Dad Who Lost His Son Reminds Parents Of The Importance Of Valuing The Time You Have
They say you never know what you have until it's gone, and this fact does not hold truer than when you face the loss of a child. As you try and make sense of the devastating experience, you cannot help but wonder what you could have done differently. A father who has spent many days and nights reflecting on this has decided to share a few words that can serve as a lesson to other parents.
Richard Pringle, in a Facebook post that has gone viral, has decided to turn his pain into something that can help other parents. He shared some things he has learned since the loss of his child, Hughie. Attached to a picture of himself and his son, he included ten lessons he has learned since the boy's passing.
His post included such words as "you always have time. Stop what you're doing and play, even if it's just for a minute. Nothing's that important that it can't wait," and "cherish the simplest of things. Night times, bedtimes, reading stories. Dinners together. Lazy Sundays. Cherish the simplest of times."
The post reads:
The 10 Most Important Things I've Learnt Since Losing My Son
1. You can never ever kiss and love too much.
2. You always have time. Stop what you're doing and play, even if it's just for a minute. Nothing's that important that it can't wait.
3. Take as many photos and record as many videos as humanly possible. One day that might be all you have.
4. Don't spend money, spend time. You think what you spend matters? It doesn't. What you do matters. Jump in puddles, go for walks. Swim in the sea, build a camp and have fun. That's all they want. I can't remember what we bought Hughie I can only remember what we did.
5. Sing. Sing songs together. My happiest memories are of Hughie sitting on my shoulders or sitting next to me in the car singing our favourite songs. Memories are created in music.
6. Cherish the simplest of things. Night times, bedtimes, reading stories. Dinners together. Lazy Sundays. Cherish the simplest of times. They are what I miss the most. Don't let those special times pass you by unnoticed.
7. Always kiss those you love goodbye and if you forget. Go back and kiss them. You never know if it's the last time you'll get the chance.
8. Make boring things fun.

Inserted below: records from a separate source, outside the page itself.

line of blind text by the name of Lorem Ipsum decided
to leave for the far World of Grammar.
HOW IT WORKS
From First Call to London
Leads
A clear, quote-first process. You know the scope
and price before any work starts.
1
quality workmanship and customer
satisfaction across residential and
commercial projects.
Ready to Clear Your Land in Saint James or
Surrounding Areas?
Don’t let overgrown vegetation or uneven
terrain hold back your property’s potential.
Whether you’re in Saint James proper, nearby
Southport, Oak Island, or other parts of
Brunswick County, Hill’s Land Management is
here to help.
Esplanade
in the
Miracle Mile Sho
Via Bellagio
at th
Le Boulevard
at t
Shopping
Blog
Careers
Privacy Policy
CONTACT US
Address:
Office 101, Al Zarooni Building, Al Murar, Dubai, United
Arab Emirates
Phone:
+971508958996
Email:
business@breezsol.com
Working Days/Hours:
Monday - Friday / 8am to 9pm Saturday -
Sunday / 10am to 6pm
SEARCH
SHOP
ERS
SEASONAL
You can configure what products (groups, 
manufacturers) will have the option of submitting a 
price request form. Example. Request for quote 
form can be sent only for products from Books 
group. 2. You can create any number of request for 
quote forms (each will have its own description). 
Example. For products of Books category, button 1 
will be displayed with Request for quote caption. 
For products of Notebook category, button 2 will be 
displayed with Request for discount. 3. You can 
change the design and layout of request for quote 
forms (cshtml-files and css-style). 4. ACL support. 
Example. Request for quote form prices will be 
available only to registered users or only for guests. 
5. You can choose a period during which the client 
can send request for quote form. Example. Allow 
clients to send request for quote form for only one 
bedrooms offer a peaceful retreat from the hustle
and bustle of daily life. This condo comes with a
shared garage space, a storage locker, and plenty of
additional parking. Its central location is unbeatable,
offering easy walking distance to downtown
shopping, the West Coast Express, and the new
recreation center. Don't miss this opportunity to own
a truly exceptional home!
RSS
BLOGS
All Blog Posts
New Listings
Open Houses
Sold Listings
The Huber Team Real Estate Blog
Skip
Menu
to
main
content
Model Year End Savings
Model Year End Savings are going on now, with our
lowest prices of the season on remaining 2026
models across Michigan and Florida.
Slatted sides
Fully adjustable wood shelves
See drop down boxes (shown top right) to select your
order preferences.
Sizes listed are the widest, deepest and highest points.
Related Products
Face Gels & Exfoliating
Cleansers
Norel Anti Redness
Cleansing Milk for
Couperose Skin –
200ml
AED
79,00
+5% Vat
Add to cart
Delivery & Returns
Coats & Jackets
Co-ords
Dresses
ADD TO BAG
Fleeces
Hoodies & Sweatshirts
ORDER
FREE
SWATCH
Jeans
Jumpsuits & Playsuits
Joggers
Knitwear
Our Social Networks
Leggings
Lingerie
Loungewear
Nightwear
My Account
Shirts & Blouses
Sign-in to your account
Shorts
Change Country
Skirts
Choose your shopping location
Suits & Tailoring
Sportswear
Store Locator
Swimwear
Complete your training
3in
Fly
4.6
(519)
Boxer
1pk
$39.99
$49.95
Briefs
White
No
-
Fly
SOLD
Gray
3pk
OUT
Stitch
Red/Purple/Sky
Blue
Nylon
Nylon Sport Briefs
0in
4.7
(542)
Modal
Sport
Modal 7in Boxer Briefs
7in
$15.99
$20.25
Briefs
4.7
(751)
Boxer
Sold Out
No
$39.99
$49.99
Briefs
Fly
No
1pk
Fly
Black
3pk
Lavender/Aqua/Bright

Shopping trips, car journeys, walking to the shops. Be silly, tell jokes, laugh, smile and enjoy yourselves. They're only chores if you treat them like that. Life is too short not to have fun.
9. Keep a journal. Write down everything your little ones do that lights up your world. The funny things they say, the cute things they do. We only started doing this after we lost Hughie. We wanted to remember everything. Now we do it for Hettie and we will for Hennie too. You'll have these memories written down forever and when your older you can look back and cherish every moment.
10. If you have your children with you. To kiss goodnight. To have breakfast with. To walk to school. To take to university. To watch get married. You are blessed. Never ever forget that.
Richard wants parents to know the importance of valuing the times we spend with our children, to ensure these are quality times that will become everlasting memories.
His final lesson, and what we think has got to be the most powerful message he has for parents, is that you should hold your babies close now while you can. Consider yourself blessed if you have kids to "walk to school, to take to university, to watch get married. You are blessed."
The Facebook post, which has been tugging at the heartstrings of parents all over the world, has been viewed over 27,000 likes and has 16,000 shares. Over the 250 comments, and very likely more now, a lot of people express their gratitude for Pringle's message and for the reminder of how much these moments with our children should be cherished.
At the end of the day, you are unlikely to remember all the things you bought for your child or the fancy places you took them to. You will, however, remember the times you laughed together, hugged, kissed, were there for them when they needed you to, and the little things they did to make you feel proud and lucky.